Recorded information:
------------------------------------------------------------------------

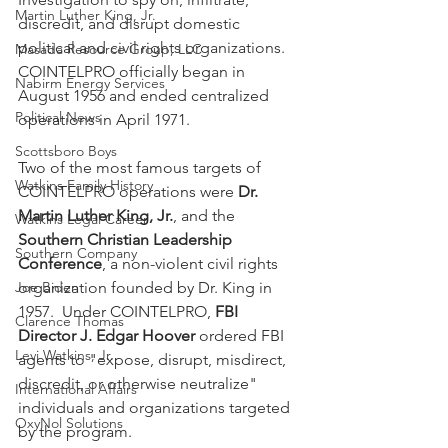
Martin Luther King, Jr.
discredit, and disrupt domestic 
political and civil rights organizations. 
Masada Resource Group, LLC
COINTELPRO officially began in 
Nabirm Energy Services
August 1956 and ended centralized 
Political News
operations in April 1971. 
Scottsboro Boys
Two of the most famous targets of 
Watkins Family History
COINTELPRO operations were 
Dr. 
Martin Luther King, Jr.
, and the 
Watkins Legal Career
Southern Christian Leadership 
Southern Company
Conference
, a non-violent civil rights 
Joe Biden
organization founded by Dr. King in 
1957.  Under COINTELPRO, 
FBI 
Clarence Thomas
Director J. Edgar Hoover
 ordered FBI 
Levi Watkins, Jr.
agents to "expose, disrupt, misdirect, 
discredit, or otherwise neutralize" 
International Affairs
individuals and organizations targeted 
OxyNol Solutions
by the program.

------------------------------------------------------------------------

Aim of the task: Give back the data verbatim. The pictures are not part of the copy.

Solution to the problem:
Martin Luther King, Jr.
discredit, and disrupt domestic 
political and civil rights organizations. 
Masada Resource Group, LLC
COINTELPRO officially began in 
Nabirm Energy Services
August 1956 and ended centralized 
Political News
operations in April 1971. 
Scottsboro Boys
Two of the most famous targets of 
Watkins Family History
COINTELPRO operations were 
Dr. 
Martin Luther King, Jr.
, and the 
Watkins Legal Career
Southern Christian Leadership 
Southern Company
Conference
, a non-violent civil rights 
Joe Biden
organization founded by Dr. King in 
1957.  Under COINTELPRO, 
FBI 
Clarence Thomas
Director J. Edgar Hoover
 ordered FBI 
Levi Watkins, Jr.
agents to "expose, disrupt, misdirect, 
discredit, or otherwise neutralize" 
International Affairs
individuals and organizations targeted 
OxyNol Solutions
by the program.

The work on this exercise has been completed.